Task requirements
Write the entries out again. Every character must match.

Records supplied
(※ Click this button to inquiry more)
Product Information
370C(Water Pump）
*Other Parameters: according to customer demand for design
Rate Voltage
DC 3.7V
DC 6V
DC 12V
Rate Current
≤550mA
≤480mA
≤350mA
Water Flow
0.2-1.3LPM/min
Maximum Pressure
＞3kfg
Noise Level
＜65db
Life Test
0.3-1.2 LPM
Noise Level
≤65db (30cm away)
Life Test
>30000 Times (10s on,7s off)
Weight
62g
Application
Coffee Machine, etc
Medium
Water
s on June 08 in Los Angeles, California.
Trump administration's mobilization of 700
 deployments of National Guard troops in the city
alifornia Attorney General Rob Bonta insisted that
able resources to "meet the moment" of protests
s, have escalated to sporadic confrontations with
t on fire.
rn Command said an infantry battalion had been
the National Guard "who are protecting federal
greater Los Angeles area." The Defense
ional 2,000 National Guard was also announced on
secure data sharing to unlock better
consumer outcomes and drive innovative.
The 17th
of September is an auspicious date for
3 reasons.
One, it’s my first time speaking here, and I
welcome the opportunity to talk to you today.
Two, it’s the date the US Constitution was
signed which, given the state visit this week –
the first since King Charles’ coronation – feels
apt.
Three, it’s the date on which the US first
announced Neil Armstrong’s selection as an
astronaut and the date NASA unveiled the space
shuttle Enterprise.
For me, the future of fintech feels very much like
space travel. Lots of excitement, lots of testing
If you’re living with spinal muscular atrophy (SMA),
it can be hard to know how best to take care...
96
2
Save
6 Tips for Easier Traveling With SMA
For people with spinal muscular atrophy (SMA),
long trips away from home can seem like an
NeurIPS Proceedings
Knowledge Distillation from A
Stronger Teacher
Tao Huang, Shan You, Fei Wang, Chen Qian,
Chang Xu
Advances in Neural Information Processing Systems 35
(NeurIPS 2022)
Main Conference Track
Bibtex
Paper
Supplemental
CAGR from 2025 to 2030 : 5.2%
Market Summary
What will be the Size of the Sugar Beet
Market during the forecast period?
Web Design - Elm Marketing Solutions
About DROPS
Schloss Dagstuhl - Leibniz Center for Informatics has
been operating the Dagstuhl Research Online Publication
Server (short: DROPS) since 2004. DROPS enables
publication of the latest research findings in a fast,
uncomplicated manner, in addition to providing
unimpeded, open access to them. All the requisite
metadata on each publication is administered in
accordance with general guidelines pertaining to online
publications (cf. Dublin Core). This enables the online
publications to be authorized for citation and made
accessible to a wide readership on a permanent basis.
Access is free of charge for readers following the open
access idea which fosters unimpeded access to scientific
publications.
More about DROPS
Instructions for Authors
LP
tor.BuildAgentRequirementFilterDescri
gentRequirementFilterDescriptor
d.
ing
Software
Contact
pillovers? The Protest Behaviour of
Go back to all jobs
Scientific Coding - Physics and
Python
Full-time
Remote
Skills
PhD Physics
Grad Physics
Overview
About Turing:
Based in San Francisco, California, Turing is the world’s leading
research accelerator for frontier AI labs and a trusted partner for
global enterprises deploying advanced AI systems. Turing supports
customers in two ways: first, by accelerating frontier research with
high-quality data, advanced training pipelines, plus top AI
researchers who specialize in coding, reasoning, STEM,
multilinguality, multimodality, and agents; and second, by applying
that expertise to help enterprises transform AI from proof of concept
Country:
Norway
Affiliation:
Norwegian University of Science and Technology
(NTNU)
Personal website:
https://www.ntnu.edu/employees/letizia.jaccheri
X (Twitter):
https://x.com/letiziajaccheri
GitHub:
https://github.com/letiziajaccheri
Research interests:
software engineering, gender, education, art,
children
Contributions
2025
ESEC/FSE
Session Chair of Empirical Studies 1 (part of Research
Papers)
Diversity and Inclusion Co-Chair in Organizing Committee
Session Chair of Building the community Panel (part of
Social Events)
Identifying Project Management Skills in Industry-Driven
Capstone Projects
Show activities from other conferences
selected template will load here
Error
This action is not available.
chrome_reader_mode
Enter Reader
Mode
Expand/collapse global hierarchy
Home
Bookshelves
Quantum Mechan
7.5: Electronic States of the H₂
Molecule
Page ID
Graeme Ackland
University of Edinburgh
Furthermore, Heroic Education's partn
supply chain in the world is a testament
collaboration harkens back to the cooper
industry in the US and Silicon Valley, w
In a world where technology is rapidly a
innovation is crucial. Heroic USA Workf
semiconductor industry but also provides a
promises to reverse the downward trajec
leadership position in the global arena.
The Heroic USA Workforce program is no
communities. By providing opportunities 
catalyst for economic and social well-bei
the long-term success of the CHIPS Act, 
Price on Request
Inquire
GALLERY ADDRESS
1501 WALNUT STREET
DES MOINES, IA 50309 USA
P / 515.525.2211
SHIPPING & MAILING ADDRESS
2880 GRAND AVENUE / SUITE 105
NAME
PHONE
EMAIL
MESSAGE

Response for this exercise
(※ Click this button to inquiry more)
Product Information
370C(Water Pump）
*Other Parameters: according to customer demand for design
Rate Voltage
DC 3.7V
DC 6V
DC 12V
Rate Current
≤550mA
≤480mA
≤350mA
Water Flow
0.2-1.3LPM/min
Maximum Pressure
＞3kfg
Noise Level
＜65db
Life Test
0.3-1.2 LPM
Noise Level
≤65db (30cm away)
Life Test
>30000 Times (10s on,7s off)
Weight
62g
Application
Coffee Machine, etc
Medium
Water
s on June 08 in Los Angeles, California.
Trump administration's mobilization of 700
 deployments of National Guard troops in the city
alifornia Attorney General Rob Bonta insisted that
able resources to "meet the moment" of protests
s, have escalated to sporadic confrontations with
t on fire.
rn Command said an infantry battalion had been
the National Guard "who are protecting federal
greater Los Angeles area." The Defense
ional 2,000 National Guard was also announced on
secure data sharing to unlock better
consumer outcomes and drive innovative.
The 17th
of September is an auspicious date for
3 reasons.
One, it’s my first time speaking here, and I
welcome the opportunity to talk to you today.
Two, it’s the date the US Constitution was
signed which, given the state visit this week –
the first since King Charles’ coronation – feels
apt.
Three, it’s the date on which the US first
announced Neil Armstrong’s selection as an
astronaut and the date NASA unveiled the space
shuttle Enterprise.
For me, the future of fintech feels very much like
space travel. Lots of excitement, lots of testing
If you’re living with spinal muscular atrophy (SMA),
it can be hard to know how best to take care...
96
2
Save
6 Tips for Easier Traveling With SMA
For people with spinal muscular atrophy (SMA),
long trips away from home can seem like an
NeurIPS Proceedings
Knowledge Distillation from A
Stronger Teacher
Tao Huang, Shan You, Fei Wang, Chen Qian,
Chang Xu
Advances in Neural Information Processing Systems 35
(NeurIPS 2022)
Main Conference Track
Bibtex
Paper
Supplemental
CAGR from 2025 to 2030 : 5.2%
Market Summary
What will be the Size of the Sugar Beet
Market during the forecast period?
Web Design - Elm Marketing Solutions
About DROPS
Schloss Dagstuhl - Leibniz Center for Informatics has
been operating the Dagstuhl Research Online Publication
Server (short: DROPS) since 2004. DROPS enables
publication of the latest research findings in a fast,
uncomplicated manner, in addition to providing
unimpeded, open access to them. All the requisite
metadata on each publication is administered in
accordance with general guidelines pertaining to online
publications (cf. Dublin Core). This enables the online
publications to be authorized for citation and made
accessible to a wide readership on a permanent basis.
Access is free of charge for readers following the open
access idea which fosters unimpeded access to scientific
publications.
More about DROPS
Instructions for Authors
LP
tor.BuildAgentRequirementFilterDescri
gentRequirementFilterDescriptor
d.
ing
Software
Contact
pillovers? The Protest Behaviour of
Go back to all jobs
Scientific Coding - Physics and
Python
Full-time
Remote
Skills
PhD Physics
Grad Physics
Overview
About Turing:
Based in San Francisco, California, Turing is the world’s leading
research accelerator for frontier AI labs and a trusted partner for
global enterprises deploying advanced AI systems. Turing supports
customers in two ways: first, by accelerating frontier research with
high-quality data, advanced training pipelines, plus top AI
researchers who specialize in coding, reasoning, STEM,
multilinguality, multimodality, and agents; and second, by applying
that expertise to help enterprises transform AI from proof of concept
Country:
Norway
Affiliation:
Norwegian University of Science and Technology
(NTNU)
Personal website:
https://www.ntnu.edu/employees/letizia.jaccheri
X (Twitter):
https://x.com/letiziajaccheri
GitHub:
https://github.com/letiziajaccheri
Research interests:
software engineering, gender, education, art,
children
Contributions
2025
ESEC/FSE
Session Chair of Empirical Studies 1 (part of Research
Papers)
Diversity and Inclusion Co-Chair in Organizing Committee
Session Chair of Building the community Panel (part of
Social Events)
Identifying Project Management Skills in Industry-Driven
Capstone Projects
Show activities from other conferences
selected template will load here
Error
This action is not available.
chrome_reader_mode
Enter Reader
Mode
Expand/collapse global hierarchy
Home
Bookshelves
Quantum Mechan
7.5: Electronic States of the H₂
Molecule
Page ID
Graeme Ackland
University of Edinburgh
Furthermore, Heroic Education's partn
supply chain in the world is a testament
collaboration harkens back to the cooper
industry in the US and Silicon Valley, w
In a world where technology is rapidly a
innovation is crucial. Heroic USA Workf
semiconductor industry but also provides a
promises to reverse the downward trajec
leadership position in the global arena.
The Heroic USA Workforce program is no
communities. By providing opportunities 
catalyst for economic and social well-bei
the long-term success of the CHIPS Act, 
Price on Request
Inquire
GALLERY ADDRESS
1501 WALNUT STREET
DES MOINES, IA 50309 USA
P / 515.525.2211
SHIPPING & MAILING ADDRESS
2880 GRAND AVENUE / SUITE 105
NAME
PHONE
EMAIL
MESSAGE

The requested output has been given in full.